ВАША ЗАДАЧА
Продолжите приведенный ниже текст о конкордате со Святым престолом. Начните сразу после его последнего предложения.

ИСХОДНЫЙ ТЕКСТ

До самой смерти Николая I тенденция к компромиссу со Святым престолом и попытки игнорирования конкордата создавали своего рода замкнутый круг. Нельзя сказать, что конкордат вовсе не отразился на возможностях, которые имелись у католиков Российской империи для удовлетворения повседневных религиозных потребностей. С 1848 года упростилась процедура получения разрешения на строительство костелов и часовен, ремонт церковных зданий; коадъютор, затем митрополит Игнатий Головинский даже и без ведома властей, явочным порядком открывал новые приходы. Несомненно и то, что у католического клира прибавилось уверенности в себе при случавшихся столкновениях с православными. Однако правительство по-прежнему отказывалось огласить заключение конкордата и, более того, воспрепятствовало передаче в Рим составленной Головинским ведомости приходов и монастырей[278]. Утвержденная папой, эта ведомость стала бы важным конституирующим документом для церковной администрации в России и могла бы сдерживать произвольное вмешательство государства. Понятно, что, видя нежелание властей связывать себя такими обязательствами, католики не могли считать наметившиеся перемены к лучшему прочными. Смерть Николая I заново поставила вопрос о конкордате на повестку дня.

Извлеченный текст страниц

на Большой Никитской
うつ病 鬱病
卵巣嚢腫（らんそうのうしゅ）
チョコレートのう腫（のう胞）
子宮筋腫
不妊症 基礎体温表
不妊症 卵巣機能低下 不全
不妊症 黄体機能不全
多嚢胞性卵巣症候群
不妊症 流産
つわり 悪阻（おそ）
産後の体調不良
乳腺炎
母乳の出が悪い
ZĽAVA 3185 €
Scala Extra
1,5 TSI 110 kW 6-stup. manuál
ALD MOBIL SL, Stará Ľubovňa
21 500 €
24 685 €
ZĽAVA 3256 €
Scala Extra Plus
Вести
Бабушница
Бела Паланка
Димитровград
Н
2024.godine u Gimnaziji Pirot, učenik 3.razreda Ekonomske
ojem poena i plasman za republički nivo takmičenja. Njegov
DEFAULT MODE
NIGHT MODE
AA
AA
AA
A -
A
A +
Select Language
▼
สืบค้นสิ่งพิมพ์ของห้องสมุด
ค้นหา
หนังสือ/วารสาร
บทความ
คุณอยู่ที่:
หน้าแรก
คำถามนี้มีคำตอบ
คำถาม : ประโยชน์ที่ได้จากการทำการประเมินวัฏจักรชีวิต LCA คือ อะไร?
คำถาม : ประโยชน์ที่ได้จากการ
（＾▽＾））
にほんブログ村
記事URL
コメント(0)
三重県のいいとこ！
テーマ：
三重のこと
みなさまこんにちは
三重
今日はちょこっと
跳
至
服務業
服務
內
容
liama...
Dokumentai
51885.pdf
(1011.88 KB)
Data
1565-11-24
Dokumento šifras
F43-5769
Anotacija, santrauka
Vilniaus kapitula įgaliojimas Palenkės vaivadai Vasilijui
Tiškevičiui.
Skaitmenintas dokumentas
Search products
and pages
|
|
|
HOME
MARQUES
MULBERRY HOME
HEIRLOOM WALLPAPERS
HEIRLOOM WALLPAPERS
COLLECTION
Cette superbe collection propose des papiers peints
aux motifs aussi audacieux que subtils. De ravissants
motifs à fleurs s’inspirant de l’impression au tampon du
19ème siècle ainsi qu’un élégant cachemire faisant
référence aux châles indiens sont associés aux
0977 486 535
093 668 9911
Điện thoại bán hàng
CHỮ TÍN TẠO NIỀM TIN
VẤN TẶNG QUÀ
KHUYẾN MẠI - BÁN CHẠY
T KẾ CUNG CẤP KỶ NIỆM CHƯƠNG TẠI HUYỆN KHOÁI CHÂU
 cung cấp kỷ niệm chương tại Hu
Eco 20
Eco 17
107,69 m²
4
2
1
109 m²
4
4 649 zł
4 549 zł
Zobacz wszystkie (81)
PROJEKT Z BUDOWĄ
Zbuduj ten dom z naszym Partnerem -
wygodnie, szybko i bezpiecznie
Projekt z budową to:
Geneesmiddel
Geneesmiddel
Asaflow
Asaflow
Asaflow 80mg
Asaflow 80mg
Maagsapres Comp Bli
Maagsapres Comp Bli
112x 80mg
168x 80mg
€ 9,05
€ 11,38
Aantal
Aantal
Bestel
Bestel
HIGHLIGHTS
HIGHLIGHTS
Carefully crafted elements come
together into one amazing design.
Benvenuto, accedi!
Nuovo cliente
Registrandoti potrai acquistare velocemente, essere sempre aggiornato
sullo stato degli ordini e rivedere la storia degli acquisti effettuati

ОЖИДАЕМЫЙ РЕЗУЛЬТАТ
* * *
Различие в подходах имперских властей к греко-униатскому и римско-католическому вероисповеданиям отразило прагматизм, с которым при Николае I применялось начало конфессионального дисциплинирования. Реформа униатской церкви была инициирована в конце 1820-х годов группой молодых клириков, которые учитывали опыт иозефинистской политики по отношению к греко-католикам в империи Габсбургов и стремились, по всей вероятности, к упрочению унии как отдельной конфессии, с образованным духовенством и катехизированной, сознательной паствой. На этом этапе обособление от католиков еще не означало непременного слияния с православными. Однако после Ноябрьского восстания 1830 года николаевское правительство воспользовалось этим движением для того, чтобы навязать униатским лидерам программу «воссоединения», под которым имелось в виду не только поглощение унии синодальным православием, но и консолидация «русской народности». Усилия, которые Семашко и его помощники прилагали к религиозному дисциплинированию паствы, послужили целям империи, начавшей больше ценить этническую и конфессиональную однородность населения. После 1839 года экс-униатские прелаты получили в свое управление новообразованные и уже существовавшие православные епархии в Западном крае и вообще заняли завидное положение в иерархии синодальной церкви. Однако достигнуто это было ценой дискредитации унии как конфессии: Семашко, как мы еще увидим в следующей главе, был впоследствии вынужден воздерживаться от любых положительных отзывов о своем былом вероисповедании, за вычетом тех, что подразумевали историческую неизбежность «воссоединения» униатов с православными.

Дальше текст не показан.